+++ Stored data

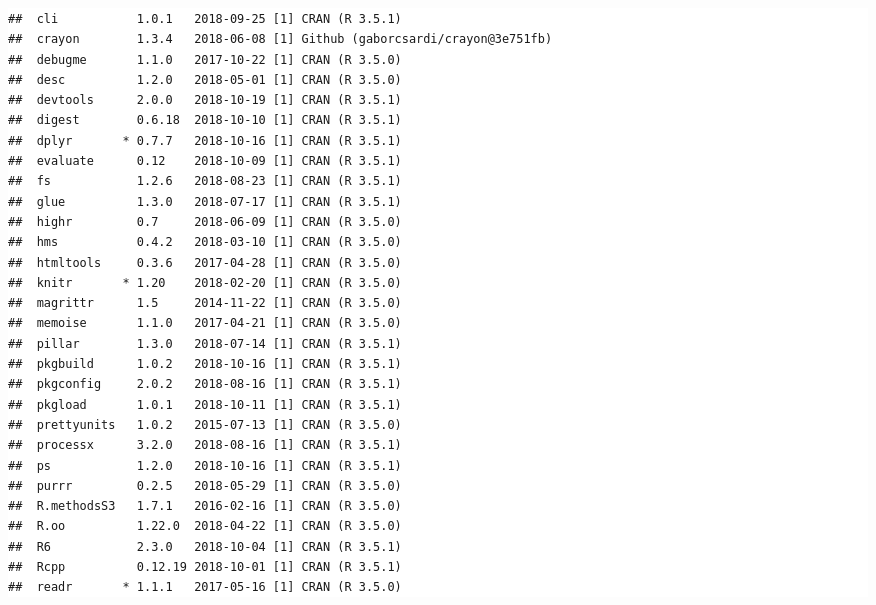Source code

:     ##  cli           1.0.1   2018-09-25 [1] CRAN (R 3.5.1)                     
    ##  crayon        1.3.4   2018-06-08 [1] Github (gaborcsardi/crayon@3e751fb)
    ##  debugme       1.1.0   2017-10-22 [1] CRAN (R 3.5.0)                     
    ##  desc          1.2.0   2018-05-01 [1] CRAN (R 3.5.0)                     
    ##  devtools      2.0.0   2018-10-19 [1] CRAN (R 3.5.1)                     
    ##  digest        0.6.18  2018-10-10 [1] CRAN (R 3.5.1)                     
    ##  dplyr       * 0.7.7   2018-10-16 [1] CRAN (R 3.5.1)                     
    ##  evaluate      0.12    2018-10-09 [1] CRAN (R 3.5.1)                     
    ##  fs            1.2.6   2018-08-23 [1] CRAN (R 3.5.1)                     
    ##  glue          1.3.0   2018-07-17 [1] CRAN (R 3.5.1)                     
    ##  highr         0.7     2018-06-09 [1] CRAN (R 3.5.0)                     
    ##  hms           0.4.2   2018-03-10 [1] CRAN (R 3.5.0)                     
    ##  htmltools     0.3.6   2017-04-28 [1] CRAN (R 3.5.0)                     
    ##  knitr       * 1.20    2018-02-20 [1] CRAN (R 3.5.0)                     
    ##  magrittr      1.5     2014-11-22 [1] CRAN (R 3.5.0)                     
    ##  memoise       1.1.0   2017-04-21 [1] CRAN (R 3.5.0)                     
    ##  pillar        1.3.0   2018-07-14 [1] CRAN (R 3.5.1)                     
    ##  pkgbuild      1.0.2   2018-10-16 [1] CRAN (R 3.5.1)                     
    ##  pkgconfig     2.0.2   2018-08-16 [1] CRAN (R 3.5.1)                     
    ##  pkgload       1.0.1   2018-10-11 [1] CRAN (R 3.5.1)                     
    ##  prettyunits   1.0.2   2015-07-13 [1] CRAN (R 3.5.0)                     
    ##  processx      3.2.0   2018-08-16 [1] CRAN (R 3.5.1)                     
    ##  ps            1.2.0   2018-10-16 [1] CRAN (R 3.5.1)                     
    ##  purrr         0.2.5   2018-05-29 [1] CRAN (R 3.5.0)                     
    ##  R.methodsS3   1.7.1   2016-02-16 [1] CRAN (R 3.5.0)                     
    ##  R.oo          1.22.0  2018-04-22 [1] CRAN (R 3.5.0)                     
    ##  R6            2.3.0   2018-10-04 [1] CRAN (R 3.5.1)                     
    ##  Rcpp          0.12.19 2018-10-01 [1] CRAN (R 3.5.1)                     
    ##  readr       * 1.1.1   2017-05-16 [1] CRAN (R 3.5.0)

++++++

About this task:
Exactly as written, reproduce the lines from the beginning of the material through the line with "2018-07-17 [1] CRAN (R 3.5.1)", and skip any picture.

Solution to this problem:
Source code

:     ##  cli           1.0.1   2018-09-25 [1] CRAN (R 3.5.1)                     
    ##  crayon        1.3.4   2018-06-08 [1] Github (gaborcsardi/crayon@3e751fb)
    ##  debugme       1.1.0   2017-10-22 [1] CRAN (R 3.5.0)                     
    ##  desc          1.2.0   2018-05-01 [1] CRAN (R 3.5.0)                     
    ##  devtools      2.0.0   2018-10-19 [1] CRAN (R 3.5.1)                     
    ##  digest        0.6.18  2018-10-10 [1] CRAN (R 3.5.1)                     
    ##  dplyr       * 0.7.7   2018-10-16 [1] CRAN (R 3.5.1)                     
    ##  evaluate      0.12    2018-10-09 [1] CRAN (R 3.5.1)                     
    ##  fs            1.2.6   2018-08-23 [1] CRAN (R 3.5.1)                     
    ##  glue          1.3.0   2018-07-17 [1] CRAN (R 3.5.1)                     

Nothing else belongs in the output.